- REQUESTS:
(A) Translate this sentence from the XFS patch email into Spanish: "This should fix the longstanding issues with xfs and old ABI arm boxes, which lead to various asserts and xfs shutdowns, and for which an (incorrect) patch has been floating around for years."
(B) Pick up the XFS patch email after its last line and continue it.

- QUOTED TEXT:
= = = = = = =

Josef 'Jeff' Sipek wrote:
> On Fri, Mar 14, 2008 at 10:24:49PM -0500, Eric Sandeen wrote:
>> This should fix the longstanding issues with xfs and old ABI
>> arm boxes, which lead to various asserts and xfs shutdowns,
>> and for which an (incorrect) patch has been floating around
>> for years. (Said patch made ARM internally consistent, but
>> altered the normal xfs on-disk format such that it looked
>> corrupted on other architectures):
>> http://lists.arm.linux.org.uk/lurker/message/20040311.002034.5ecf21a2.html
> ...
>> Signed-off-by: Eric Sandeen <sandeen@xxxxxxxxxxx>
>>
>> ---
>>
>> Index: linux-2.6.24/fs/xfs/linux-2.6/xfs_linux.h
>> ===================================================================
>> --- linux-2.6.24.orig/fs/xfs/linux-2.6/xfs_linux.h
>> +++ linux-2.6.24/fs/xfs/linux-2.6/xfs_linux.h
>> @@ -300,4 +300,11 @@ static inline __uint64_t howmany_64(__ui
>> return x;
>> }
>>
>> +/* ARM old ABI has some weird alignment/padding */
>> +#if defined(__arm__) && !defined(__ARM_EABI__)

= = = = = = =

- DATA PROVIDED:

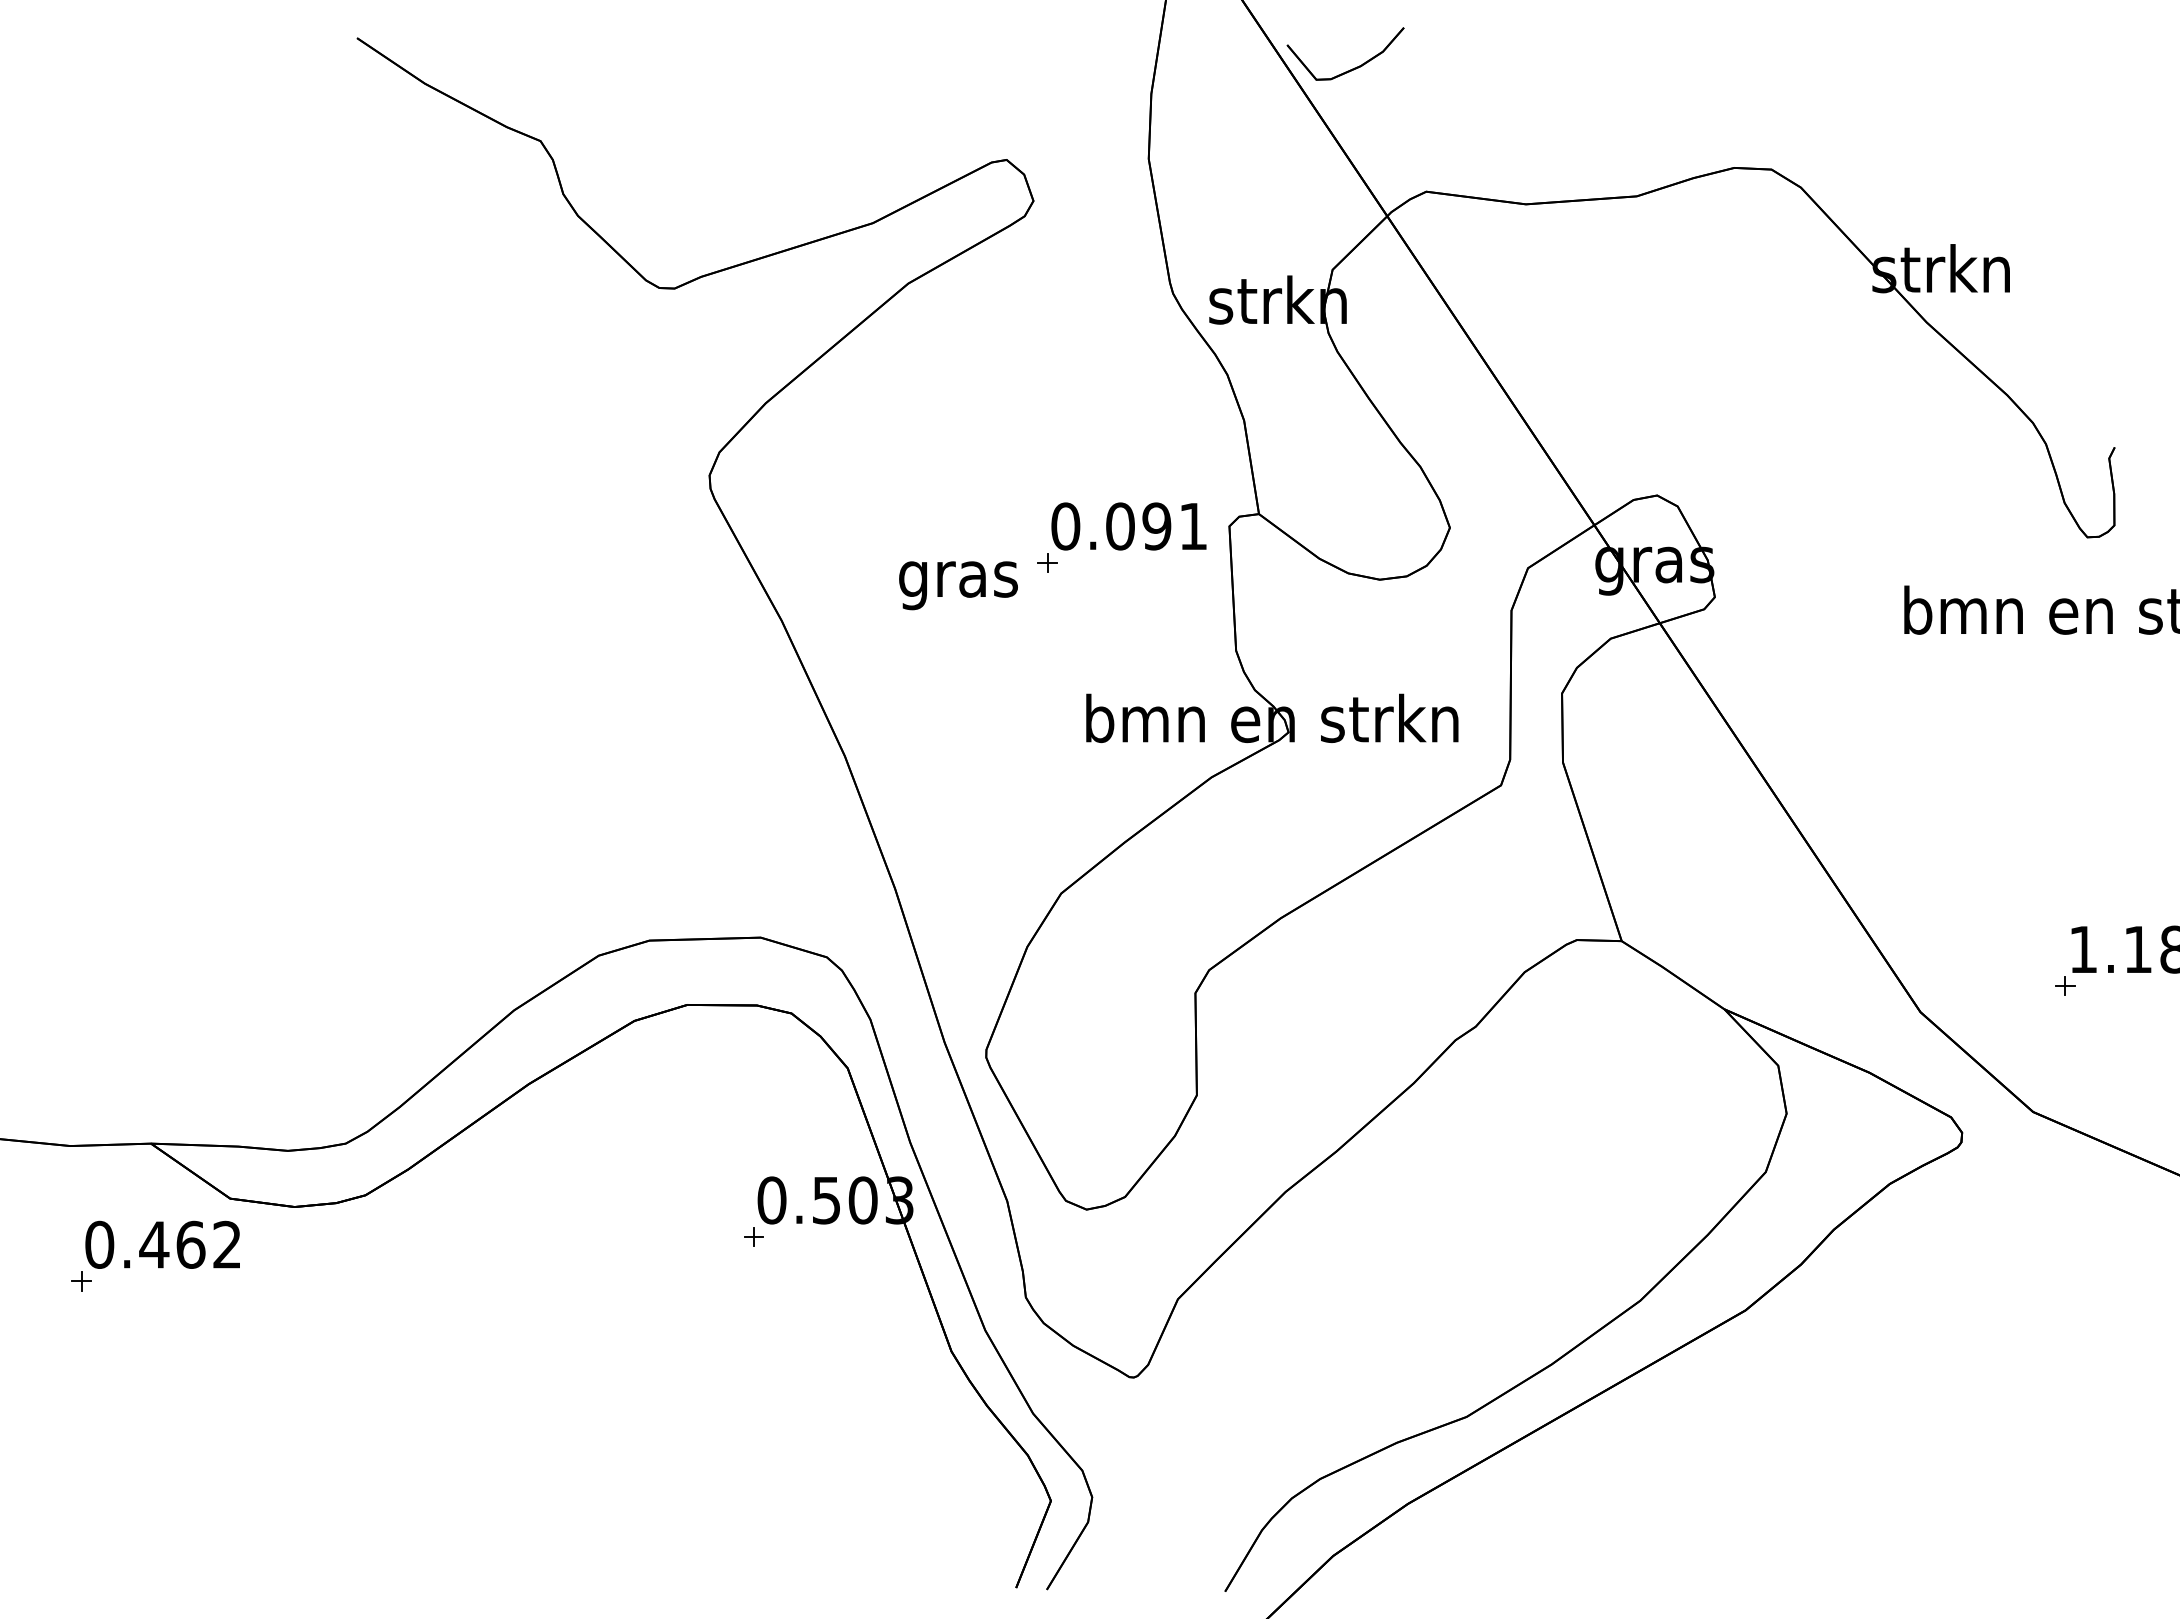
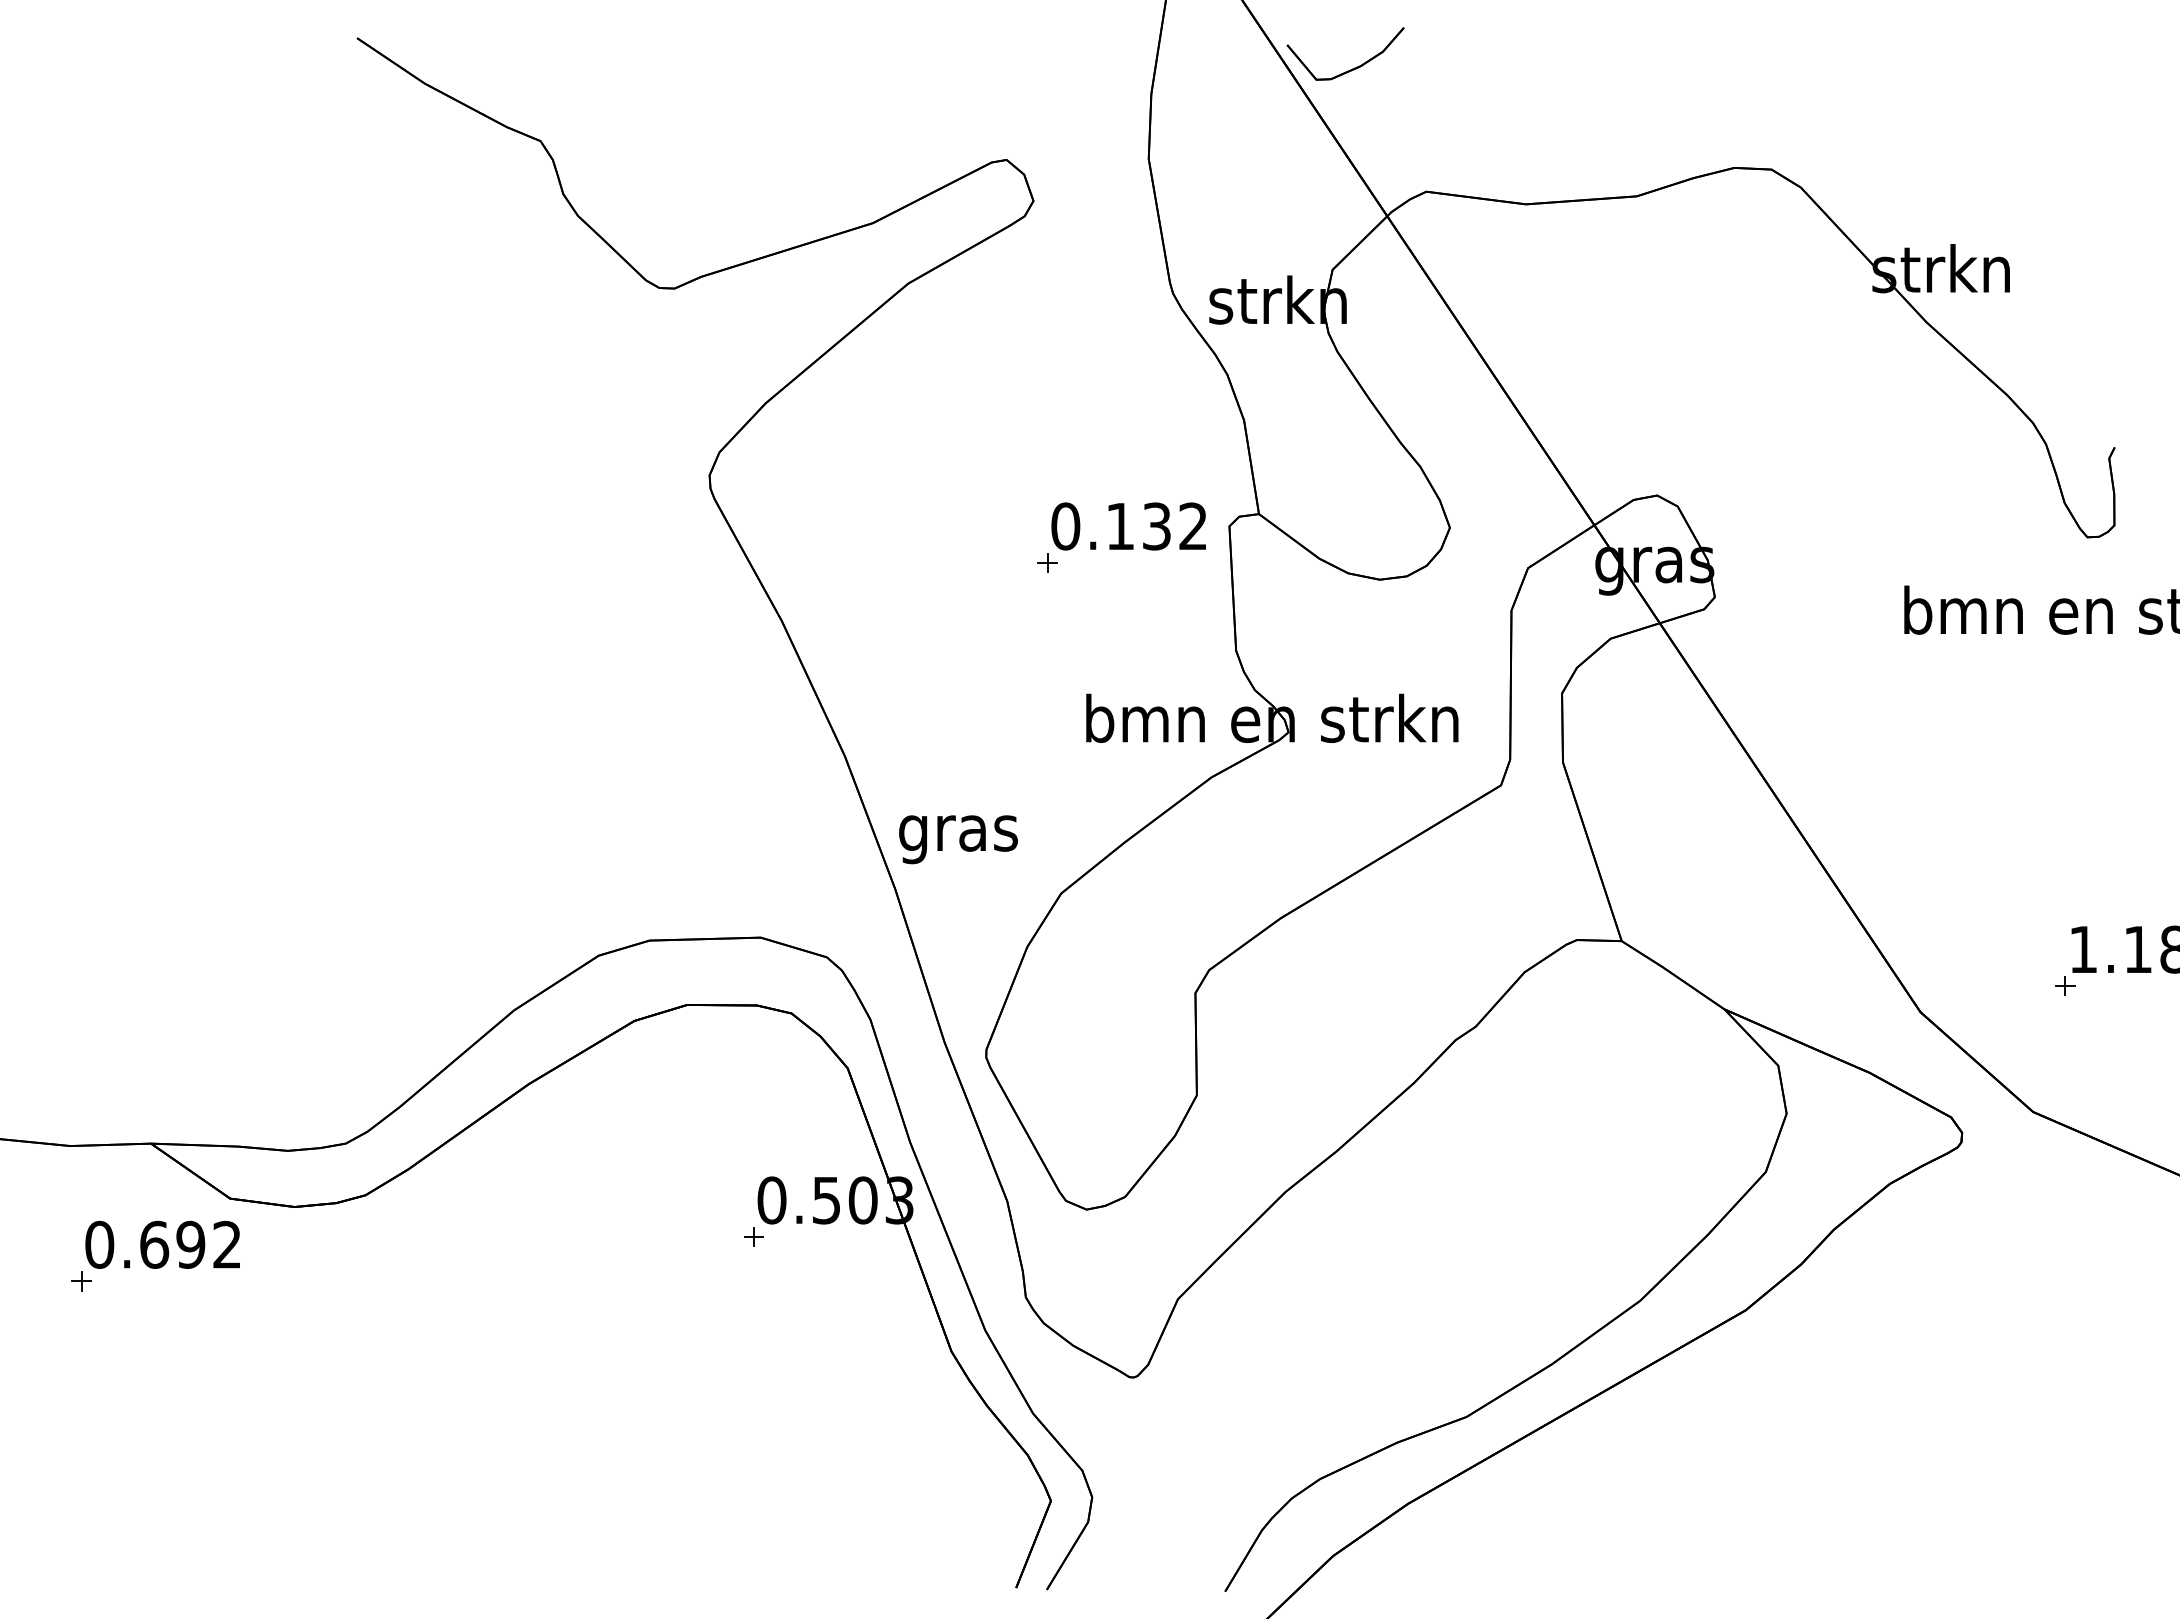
text at (1156, 526): 0.091 -> 0.132
text at (958, 585) position: (958, 585) -> (958, 839)
text at (172, 1244): 0.462 -> 0.692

= = = = = = =

- ANSWERS TO EACH TASK:
(A) Esto debería solucionar los problemas de larga data de xfs con las máquinas arm de ABI antiguo, que provocan diversas aserciones y paradas de xfs, y para los cuales lleva años circulando un parche (incorrecto).

(B)
>> +#define __arch_pack __attribute__((packed))
>> +#else
>> +#define __arch_pack
>> +#endif
>
> Shouldn't this be unconditional? Just because it ends up being ok on x86
> doesn't mean that it won't break some time later on...(do we want another
> bad_features2 incident?)
I think that packing structures when they don't need to be can actually
be harmful, efficiency-wise. I read a nice explanation of this....
which I can't find now.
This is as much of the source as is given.